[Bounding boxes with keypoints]
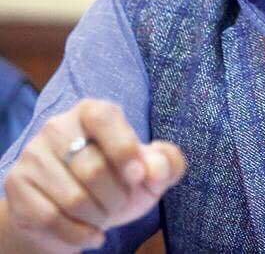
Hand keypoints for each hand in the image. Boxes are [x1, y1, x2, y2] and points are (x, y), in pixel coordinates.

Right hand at [1, 98, 185, 252]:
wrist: (72, 211)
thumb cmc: (117, 180)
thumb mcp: (148, 171)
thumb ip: (166, 162)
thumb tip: (156, 170)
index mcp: (92, 111)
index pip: (105, 119)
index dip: (125, 150)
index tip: (138, 177)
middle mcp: (58, 126)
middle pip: (92, 169)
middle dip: (117, 197)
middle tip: (120, 203)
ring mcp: (34, 155)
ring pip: (72, 198)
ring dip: (98, 217)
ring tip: (104, 216)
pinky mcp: (18, 186)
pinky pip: (50, 219)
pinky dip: (79, 234)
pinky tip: (91, 234)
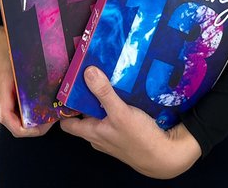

Try it
All lines that contain the word "index" must be copied from the records above.

Final answer
index mcp: (92, 111)
index pip: (105, 119)
index dip: (125, 150)
index tip: (138, 177)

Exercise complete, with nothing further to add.